Either act would definitively establish what kind of a papacy we would have: a new Counter Reformation. If he declines both, however, he may just turn out far more moderate and progressive than people expect.

The papal oath, however, shouldn’t be confused with another oath, also against modernism, required of the clergy by St. Pius X. That oath is here: The Anti-Modernist Oath. An adequate discussion of anti modernism is at Anti-Modernist oath – Learn all about Anti-Modernist oath.

Benedict XVI

April 19, 2005 by mlq3  
Filed under Daily Dose

New pope, new blog style.

The confusion about the smoke; the added confusion about the bells; the definitive tolling of the great bell; and the announcement of the name of the new pope; prophetic of things to come?

So what now of the much talked about St. Malachy’s prophecy, describing this pope as “The Glory of the Olives”? It will be interesting to see how things are made to fit. Already, some point to the assertions of the Benedictine Order that the “Glory of the Olives” pope would come from their order; apparently, the choice of the name Benedict is a means to fulfill this claim. An interesting link is The Future and the Popes, which predicted the name Benedict XVI before the fact.
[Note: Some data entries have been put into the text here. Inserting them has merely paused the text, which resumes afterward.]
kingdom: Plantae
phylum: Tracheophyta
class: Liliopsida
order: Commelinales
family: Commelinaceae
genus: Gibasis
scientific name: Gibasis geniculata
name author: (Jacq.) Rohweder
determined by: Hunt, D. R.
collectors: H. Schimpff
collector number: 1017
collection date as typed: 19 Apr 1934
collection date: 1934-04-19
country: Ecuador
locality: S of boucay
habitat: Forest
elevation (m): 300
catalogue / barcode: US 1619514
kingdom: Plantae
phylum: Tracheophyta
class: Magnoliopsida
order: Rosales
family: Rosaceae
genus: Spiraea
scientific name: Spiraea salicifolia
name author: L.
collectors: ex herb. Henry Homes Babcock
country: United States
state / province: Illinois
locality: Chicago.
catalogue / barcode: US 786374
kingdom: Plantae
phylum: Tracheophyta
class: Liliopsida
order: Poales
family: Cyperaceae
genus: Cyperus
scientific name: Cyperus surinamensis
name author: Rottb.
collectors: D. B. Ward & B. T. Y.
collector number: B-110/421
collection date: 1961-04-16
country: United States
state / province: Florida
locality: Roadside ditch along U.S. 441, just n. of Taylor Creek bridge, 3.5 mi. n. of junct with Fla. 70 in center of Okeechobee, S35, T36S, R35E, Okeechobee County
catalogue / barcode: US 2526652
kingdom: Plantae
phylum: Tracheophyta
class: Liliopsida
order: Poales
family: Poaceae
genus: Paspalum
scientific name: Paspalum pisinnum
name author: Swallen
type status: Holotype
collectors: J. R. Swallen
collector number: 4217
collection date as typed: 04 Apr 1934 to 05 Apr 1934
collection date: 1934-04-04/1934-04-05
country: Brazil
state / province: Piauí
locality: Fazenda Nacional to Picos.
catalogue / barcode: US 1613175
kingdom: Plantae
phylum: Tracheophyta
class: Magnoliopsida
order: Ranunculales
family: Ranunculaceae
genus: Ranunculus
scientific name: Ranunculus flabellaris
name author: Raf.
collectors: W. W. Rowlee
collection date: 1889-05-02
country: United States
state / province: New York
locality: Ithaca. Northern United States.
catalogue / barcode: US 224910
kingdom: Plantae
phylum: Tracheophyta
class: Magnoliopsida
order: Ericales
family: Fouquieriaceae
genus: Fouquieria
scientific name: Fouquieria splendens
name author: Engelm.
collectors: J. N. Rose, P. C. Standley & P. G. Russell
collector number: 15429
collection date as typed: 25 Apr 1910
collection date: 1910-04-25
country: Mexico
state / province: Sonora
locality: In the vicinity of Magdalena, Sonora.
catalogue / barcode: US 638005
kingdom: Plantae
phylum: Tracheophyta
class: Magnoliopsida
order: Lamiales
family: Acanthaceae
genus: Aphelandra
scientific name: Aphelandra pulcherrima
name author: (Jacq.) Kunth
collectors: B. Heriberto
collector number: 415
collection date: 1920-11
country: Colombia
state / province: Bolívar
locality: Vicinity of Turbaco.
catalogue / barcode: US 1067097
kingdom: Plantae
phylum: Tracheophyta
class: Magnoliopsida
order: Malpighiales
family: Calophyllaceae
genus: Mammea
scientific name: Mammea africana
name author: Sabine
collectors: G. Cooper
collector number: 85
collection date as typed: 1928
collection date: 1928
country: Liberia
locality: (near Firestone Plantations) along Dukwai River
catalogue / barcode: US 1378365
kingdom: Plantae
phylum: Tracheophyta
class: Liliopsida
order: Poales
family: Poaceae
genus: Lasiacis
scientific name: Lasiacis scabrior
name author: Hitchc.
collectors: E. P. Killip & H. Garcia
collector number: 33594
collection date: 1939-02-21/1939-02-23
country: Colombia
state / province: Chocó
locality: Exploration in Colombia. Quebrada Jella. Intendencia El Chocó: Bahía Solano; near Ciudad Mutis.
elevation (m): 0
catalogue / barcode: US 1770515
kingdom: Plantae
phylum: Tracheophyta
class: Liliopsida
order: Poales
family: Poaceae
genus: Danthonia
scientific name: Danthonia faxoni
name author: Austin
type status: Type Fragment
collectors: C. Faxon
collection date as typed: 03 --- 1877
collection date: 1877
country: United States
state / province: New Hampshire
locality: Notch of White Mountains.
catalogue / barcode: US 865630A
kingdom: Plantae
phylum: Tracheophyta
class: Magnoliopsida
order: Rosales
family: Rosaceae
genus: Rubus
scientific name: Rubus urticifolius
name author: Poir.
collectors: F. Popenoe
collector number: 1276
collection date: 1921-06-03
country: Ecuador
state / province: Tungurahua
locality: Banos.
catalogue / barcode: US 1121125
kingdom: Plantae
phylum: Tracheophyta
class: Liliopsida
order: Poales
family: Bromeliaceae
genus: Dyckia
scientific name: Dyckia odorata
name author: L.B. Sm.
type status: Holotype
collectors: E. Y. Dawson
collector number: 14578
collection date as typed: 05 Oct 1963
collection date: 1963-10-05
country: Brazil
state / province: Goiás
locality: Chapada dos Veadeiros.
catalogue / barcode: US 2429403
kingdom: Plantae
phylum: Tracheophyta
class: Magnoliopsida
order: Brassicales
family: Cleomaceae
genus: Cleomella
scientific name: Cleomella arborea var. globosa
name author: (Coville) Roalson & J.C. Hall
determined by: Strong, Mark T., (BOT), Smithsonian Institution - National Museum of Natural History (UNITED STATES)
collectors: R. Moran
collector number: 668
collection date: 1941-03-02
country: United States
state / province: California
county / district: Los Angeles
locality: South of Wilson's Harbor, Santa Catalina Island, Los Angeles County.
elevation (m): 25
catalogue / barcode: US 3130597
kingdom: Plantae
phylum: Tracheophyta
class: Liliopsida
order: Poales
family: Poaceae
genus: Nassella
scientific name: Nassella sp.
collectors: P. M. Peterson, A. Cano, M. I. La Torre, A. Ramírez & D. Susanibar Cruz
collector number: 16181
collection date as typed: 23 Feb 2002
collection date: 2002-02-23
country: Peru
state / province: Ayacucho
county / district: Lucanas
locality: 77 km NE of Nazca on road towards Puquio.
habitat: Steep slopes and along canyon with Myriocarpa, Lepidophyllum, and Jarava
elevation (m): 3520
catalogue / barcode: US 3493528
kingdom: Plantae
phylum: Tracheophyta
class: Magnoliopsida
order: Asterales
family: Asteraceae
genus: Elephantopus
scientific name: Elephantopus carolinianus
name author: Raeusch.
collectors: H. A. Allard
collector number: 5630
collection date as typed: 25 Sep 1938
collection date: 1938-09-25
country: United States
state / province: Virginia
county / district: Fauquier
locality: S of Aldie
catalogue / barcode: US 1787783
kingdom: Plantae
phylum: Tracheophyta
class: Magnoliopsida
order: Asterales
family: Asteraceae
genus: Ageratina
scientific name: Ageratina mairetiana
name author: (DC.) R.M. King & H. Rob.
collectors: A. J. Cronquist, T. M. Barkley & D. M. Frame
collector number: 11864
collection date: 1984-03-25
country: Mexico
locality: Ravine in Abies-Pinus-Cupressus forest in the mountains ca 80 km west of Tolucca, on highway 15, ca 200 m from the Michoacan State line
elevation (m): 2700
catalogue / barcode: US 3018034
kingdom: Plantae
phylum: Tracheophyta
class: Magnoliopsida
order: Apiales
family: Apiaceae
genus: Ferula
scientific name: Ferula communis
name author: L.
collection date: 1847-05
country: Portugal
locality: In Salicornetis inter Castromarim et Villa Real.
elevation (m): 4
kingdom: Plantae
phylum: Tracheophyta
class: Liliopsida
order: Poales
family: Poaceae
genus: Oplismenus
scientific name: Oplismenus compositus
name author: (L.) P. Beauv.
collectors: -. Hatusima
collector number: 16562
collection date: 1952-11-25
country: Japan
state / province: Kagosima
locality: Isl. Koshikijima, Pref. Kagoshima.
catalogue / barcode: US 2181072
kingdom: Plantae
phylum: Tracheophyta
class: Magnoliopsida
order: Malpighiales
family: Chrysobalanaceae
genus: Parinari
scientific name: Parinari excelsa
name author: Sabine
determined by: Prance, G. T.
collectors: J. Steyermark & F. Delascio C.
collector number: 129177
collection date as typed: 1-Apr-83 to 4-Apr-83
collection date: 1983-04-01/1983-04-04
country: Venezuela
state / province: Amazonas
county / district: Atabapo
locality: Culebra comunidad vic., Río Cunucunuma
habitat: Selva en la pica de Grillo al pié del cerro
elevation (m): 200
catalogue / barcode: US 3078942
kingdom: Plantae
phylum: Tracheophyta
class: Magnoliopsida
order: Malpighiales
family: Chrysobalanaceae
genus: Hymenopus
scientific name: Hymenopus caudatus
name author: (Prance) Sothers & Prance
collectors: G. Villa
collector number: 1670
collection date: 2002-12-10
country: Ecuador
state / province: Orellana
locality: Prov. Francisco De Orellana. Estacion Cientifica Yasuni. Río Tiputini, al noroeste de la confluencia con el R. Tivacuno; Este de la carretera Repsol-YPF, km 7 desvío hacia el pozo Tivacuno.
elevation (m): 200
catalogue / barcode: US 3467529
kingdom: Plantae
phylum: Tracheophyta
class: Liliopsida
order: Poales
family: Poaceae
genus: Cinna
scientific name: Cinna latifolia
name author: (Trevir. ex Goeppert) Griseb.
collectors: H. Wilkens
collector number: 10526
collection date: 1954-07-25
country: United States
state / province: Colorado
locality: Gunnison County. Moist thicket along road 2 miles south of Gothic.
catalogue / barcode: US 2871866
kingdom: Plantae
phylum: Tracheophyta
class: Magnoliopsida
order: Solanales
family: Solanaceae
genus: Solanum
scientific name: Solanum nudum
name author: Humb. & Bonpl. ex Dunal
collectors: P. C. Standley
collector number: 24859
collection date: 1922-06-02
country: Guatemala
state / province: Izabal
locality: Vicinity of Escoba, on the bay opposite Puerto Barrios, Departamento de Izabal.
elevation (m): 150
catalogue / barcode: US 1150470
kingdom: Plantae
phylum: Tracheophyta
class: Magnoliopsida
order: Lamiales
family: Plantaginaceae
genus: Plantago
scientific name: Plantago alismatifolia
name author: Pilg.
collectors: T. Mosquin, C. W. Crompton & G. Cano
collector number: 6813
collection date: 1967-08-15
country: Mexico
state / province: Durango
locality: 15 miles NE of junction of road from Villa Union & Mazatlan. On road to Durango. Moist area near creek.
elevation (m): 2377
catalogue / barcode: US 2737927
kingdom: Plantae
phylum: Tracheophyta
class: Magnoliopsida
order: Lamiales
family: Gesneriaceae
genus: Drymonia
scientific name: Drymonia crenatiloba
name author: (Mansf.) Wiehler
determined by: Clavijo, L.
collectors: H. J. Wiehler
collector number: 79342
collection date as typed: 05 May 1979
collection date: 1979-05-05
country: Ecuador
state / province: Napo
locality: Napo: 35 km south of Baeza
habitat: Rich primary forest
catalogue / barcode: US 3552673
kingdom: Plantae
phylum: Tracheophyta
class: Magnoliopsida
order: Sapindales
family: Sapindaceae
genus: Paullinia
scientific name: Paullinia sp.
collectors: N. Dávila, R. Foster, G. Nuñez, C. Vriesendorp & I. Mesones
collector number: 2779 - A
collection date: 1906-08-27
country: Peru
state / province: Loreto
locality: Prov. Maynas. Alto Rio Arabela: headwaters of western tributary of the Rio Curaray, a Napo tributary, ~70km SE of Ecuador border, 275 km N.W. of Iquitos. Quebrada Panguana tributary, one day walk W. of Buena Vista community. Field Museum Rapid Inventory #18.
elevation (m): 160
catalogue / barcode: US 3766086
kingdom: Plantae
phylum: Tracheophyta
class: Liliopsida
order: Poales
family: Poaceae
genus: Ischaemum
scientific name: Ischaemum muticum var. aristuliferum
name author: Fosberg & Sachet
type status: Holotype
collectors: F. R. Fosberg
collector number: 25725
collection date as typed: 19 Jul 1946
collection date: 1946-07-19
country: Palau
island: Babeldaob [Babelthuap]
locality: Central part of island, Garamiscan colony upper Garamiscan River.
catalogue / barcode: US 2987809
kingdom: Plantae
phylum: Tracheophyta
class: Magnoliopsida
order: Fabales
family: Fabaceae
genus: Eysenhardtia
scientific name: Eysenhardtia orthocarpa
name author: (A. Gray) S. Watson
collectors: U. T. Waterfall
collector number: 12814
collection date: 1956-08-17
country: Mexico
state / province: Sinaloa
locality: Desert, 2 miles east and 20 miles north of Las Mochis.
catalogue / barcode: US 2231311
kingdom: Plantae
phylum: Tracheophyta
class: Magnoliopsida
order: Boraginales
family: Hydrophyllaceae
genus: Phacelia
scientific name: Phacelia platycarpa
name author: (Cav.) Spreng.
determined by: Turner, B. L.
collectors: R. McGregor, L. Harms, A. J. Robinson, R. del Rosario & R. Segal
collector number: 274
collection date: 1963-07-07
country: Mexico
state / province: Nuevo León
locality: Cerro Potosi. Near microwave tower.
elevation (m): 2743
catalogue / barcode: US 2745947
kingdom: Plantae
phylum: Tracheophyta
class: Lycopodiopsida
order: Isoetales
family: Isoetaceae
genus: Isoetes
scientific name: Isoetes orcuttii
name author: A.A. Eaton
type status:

Not since Paul VI has a frontrunner turned out to be who the Vatican pundits said it would be. What to expect? It’s all in Benedict XVI’s last sermon as a cardinal. Journalist John Allen wrote, before the election of the pope, of what his reign might be like: National Catholic Reporter: Electing a new pope April 16, 2005. Another, interesting because it’s a Devil’s Advocate piece, is by the priest (and succesful novelist) Andrew Greeley, which you can read at The case for Cardinal Ratzinger . Among other things, Greeley suggests the new pope may not be as inflexible in all the things he’s expected to be rigid about; his reportedly convincing Pope John Paul II not to make an infallible declaration against contraception is particularly intriguing.

Interesting tidbit: some priest being interviewed in St. Peter’s square by CNN claims he talked to Rome’s Chief Exorcist, who in turn claims that invoking John Paul II’s name inspires a particular fear in demons. This kind of statement reminds me why I’m skeptical of “liberal” hopes for a faith built, after all, on casting out demons (remember? Jesus did that; casting out demons requires a firm belief in an absolute Truth).